▶ **WHAT IS EXPECTED**: Format the records as a numbered list, omitting blank lines. Start with the first line of the records and stop after the line containing "line at (343, 1008): dashed -> solid".
╭─ TASK DATA
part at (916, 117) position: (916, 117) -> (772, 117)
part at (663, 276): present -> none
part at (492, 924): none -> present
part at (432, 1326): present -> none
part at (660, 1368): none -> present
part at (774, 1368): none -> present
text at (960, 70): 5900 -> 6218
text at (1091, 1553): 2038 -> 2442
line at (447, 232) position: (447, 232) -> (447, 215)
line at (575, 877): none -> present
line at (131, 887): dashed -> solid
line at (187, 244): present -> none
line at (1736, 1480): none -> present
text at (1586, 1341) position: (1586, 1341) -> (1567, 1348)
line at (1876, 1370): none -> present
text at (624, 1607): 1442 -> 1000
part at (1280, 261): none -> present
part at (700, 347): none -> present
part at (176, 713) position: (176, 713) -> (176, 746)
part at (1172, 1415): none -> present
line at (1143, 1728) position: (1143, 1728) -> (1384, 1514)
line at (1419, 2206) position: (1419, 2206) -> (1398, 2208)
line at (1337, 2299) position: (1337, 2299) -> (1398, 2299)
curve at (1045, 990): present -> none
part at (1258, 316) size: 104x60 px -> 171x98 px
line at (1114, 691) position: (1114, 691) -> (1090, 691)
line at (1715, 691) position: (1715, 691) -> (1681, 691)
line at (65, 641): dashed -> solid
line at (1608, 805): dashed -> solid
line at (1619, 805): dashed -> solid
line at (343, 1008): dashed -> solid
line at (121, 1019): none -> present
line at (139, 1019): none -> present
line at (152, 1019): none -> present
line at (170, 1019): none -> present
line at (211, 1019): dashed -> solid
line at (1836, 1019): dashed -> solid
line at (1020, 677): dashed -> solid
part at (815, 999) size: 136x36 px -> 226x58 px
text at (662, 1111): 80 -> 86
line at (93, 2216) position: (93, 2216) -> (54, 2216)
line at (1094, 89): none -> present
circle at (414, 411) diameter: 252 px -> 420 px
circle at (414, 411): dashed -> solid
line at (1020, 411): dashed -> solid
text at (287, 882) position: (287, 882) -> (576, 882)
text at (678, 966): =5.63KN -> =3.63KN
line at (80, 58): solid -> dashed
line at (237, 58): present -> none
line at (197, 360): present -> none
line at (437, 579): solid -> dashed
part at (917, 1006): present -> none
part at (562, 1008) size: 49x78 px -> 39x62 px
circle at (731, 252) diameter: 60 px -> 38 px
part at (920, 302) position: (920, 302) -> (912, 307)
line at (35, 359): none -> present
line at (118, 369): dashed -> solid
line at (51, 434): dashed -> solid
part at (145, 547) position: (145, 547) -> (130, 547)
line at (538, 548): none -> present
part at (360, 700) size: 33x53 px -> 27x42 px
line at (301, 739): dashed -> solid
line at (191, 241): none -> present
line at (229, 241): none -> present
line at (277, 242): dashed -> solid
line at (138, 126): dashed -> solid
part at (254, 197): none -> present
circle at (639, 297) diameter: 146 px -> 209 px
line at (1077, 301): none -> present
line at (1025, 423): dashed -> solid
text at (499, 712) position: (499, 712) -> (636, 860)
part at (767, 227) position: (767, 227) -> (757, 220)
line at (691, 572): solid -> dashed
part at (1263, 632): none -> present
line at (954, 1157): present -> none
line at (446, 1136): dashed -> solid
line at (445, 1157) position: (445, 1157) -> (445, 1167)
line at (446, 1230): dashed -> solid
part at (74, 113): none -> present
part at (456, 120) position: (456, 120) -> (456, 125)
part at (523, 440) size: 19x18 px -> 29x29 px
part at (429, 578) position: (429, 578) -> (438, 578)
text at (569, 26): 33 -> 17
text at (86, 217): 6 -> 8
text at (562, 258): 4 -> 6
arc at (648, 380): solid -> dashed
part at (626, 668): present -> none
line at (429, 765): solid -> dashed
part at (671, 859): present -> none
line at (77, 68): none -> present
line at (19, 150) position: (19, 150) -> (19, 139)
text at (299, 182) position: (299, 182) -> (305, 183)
╰─
▶ **TASK RESPONSE**:
1. part at (916, 117) position: (916, 117) -> (772, 117)
2. part at (663, 276): present -> none
3. part at (492, 924): none -> present
4. part at (432, 1326): present -> none
5. part at (660, 1368): none -> present
6. part at (774, 1368): none -> present
7. text at (960, 70): 5900 -> 6218
8. text at (1091, 1553): 2038 -> 2442
9. line at (447, 232) position: (447, 232) -> (447, 215)
10. line at (575, 877): none -> present
11. line at (131, 887): dashed -> solid
12. line at (187, 244): present -> none
13. line at (1736, 1480): none -> present
14. text at (1586, 1341) position: (1586, 1341) -> (1567, 1348)
15. line at (1876, 1370): none -> present
16. text at (624, 1607): 1442 -> 1000
17. part at (1280, 261): none -> present
18. part at (700, 347): none -> present
19. part at (176, 713) position: (176, 713) -> (176, 746)
20. part at (1172, 1415): none -> present
21. line at (1143, 1728) position: (1143, 1728) -> (1384, 1514)
22. line at (1419, 2206) position: (1419, 2206) -> (1398, 2208)
23. line at (1337, 2299) position: (1337, 2299) -> (1398, 2299)
24. curve at (1045, 990): present -> none
25. part at (1258, 316) size: 104x60 px -> 171x98 px
26. line at (1114, 691) position: (1114, 691) -> (1090, 691)
27. line at (1715, 691) position: (1715, 691) -> (1681, 691)
28. line at (65, 641): dashed -> solid
29. line at (1608, 805): dashed -> solid
30. line at (1619, 805): dashed -> solid
31. line at (343, 1008): dashed -> solid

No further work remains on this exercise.